To get a list of SSc-related DEGs, gene expression profiles of the involved forearm area of patients with SSc were compared with forearm samples from the NC groups. A total of 1089 upregulated DEGs were identified in dSSc and 192 in lSSc, respectively (supplementary file S1). Of these, 191 DEGs were shared by dSSc and lSSc. When compared with uninvolved back areas of patients with SSc and same-site samples from the NC groups, 31 upregulated DEGs were identified in dSSc and five in lSSc, respectively (supplementary file S1). A single DEG (IFI27) was shared by dSSc and lSSc. Enrichment of the type I interferon (IFN) signalling pathway (p=3.67×106) was observed in 31 DEGs of dSSc by performing functional enrichment analysis. The combined clinical characteristics of the patients with dSSc were summarised in supplementary figure S2B. In subsequent analyses, we focused the data of dSSc because there were more enriched gene expression signatures with more samples.
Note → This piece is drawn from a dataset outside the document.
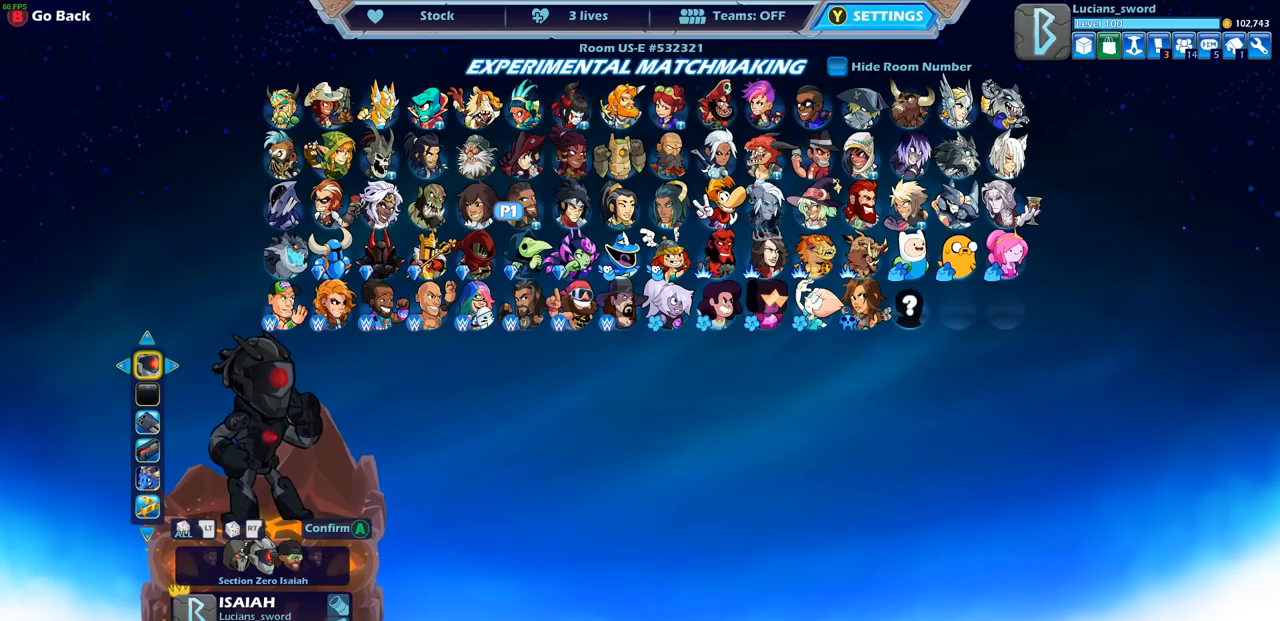
{"buttons": [], "left_stick": "center", "right_stick": "center", "events": []}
Protein-to-protein interaction network and enriched biological processes

Because identification of central attractors in the gene and protein network can provide clues about novel disease-associated genes with high priority and hidden targets for further experimentation, we constructed a protein-to-protein interaction network of dSSc (figure 2A). We identified 1068 interactions of the 1089 DEGs, and 620 genes were isolated without a link. Inter-relationships between genetic susceptibility, potential drug targets and hub positions on the network were shown schematically in supplementary figure S4. Of these, 14 DEGs overlapped with SSc genetic susceptibility loci previously discovered10–13 and five genes (CTGF, HCK, LYN, PDGFRB and PPARG) were the potential target molecules for therapy.14 15 A total of 89 genes were ranked as hub molecules based on centrality analysis, and four target molecules, except PPARG, have the hub position. Notably, CTGF was the unique gene with both molecular target potentiality and hub status among the susceptibility genes.10 15–17

Figure 2

Differentially expressed genes (DEGs) and their functional networks. (A) Protein–protein interaction network of upregulated DEG. Informative genes are coloured and guided at the right-side table. (B) Gene-set enrichment map for whole gene expression profiles. Nodes represent gene ontology (GO)-termed gene sets. Their colour intensity and size are proportional to the enrichment significance and the gene size, respectively. Edge thickness represents the degree of overlap between gene sets, and only edges with a Jaccard similarity coefficient larger than 0.25 were visualised. Conglomerates of functionally related gene-sets were manually curated based on the GO parent–child hierarchy and assigned a label.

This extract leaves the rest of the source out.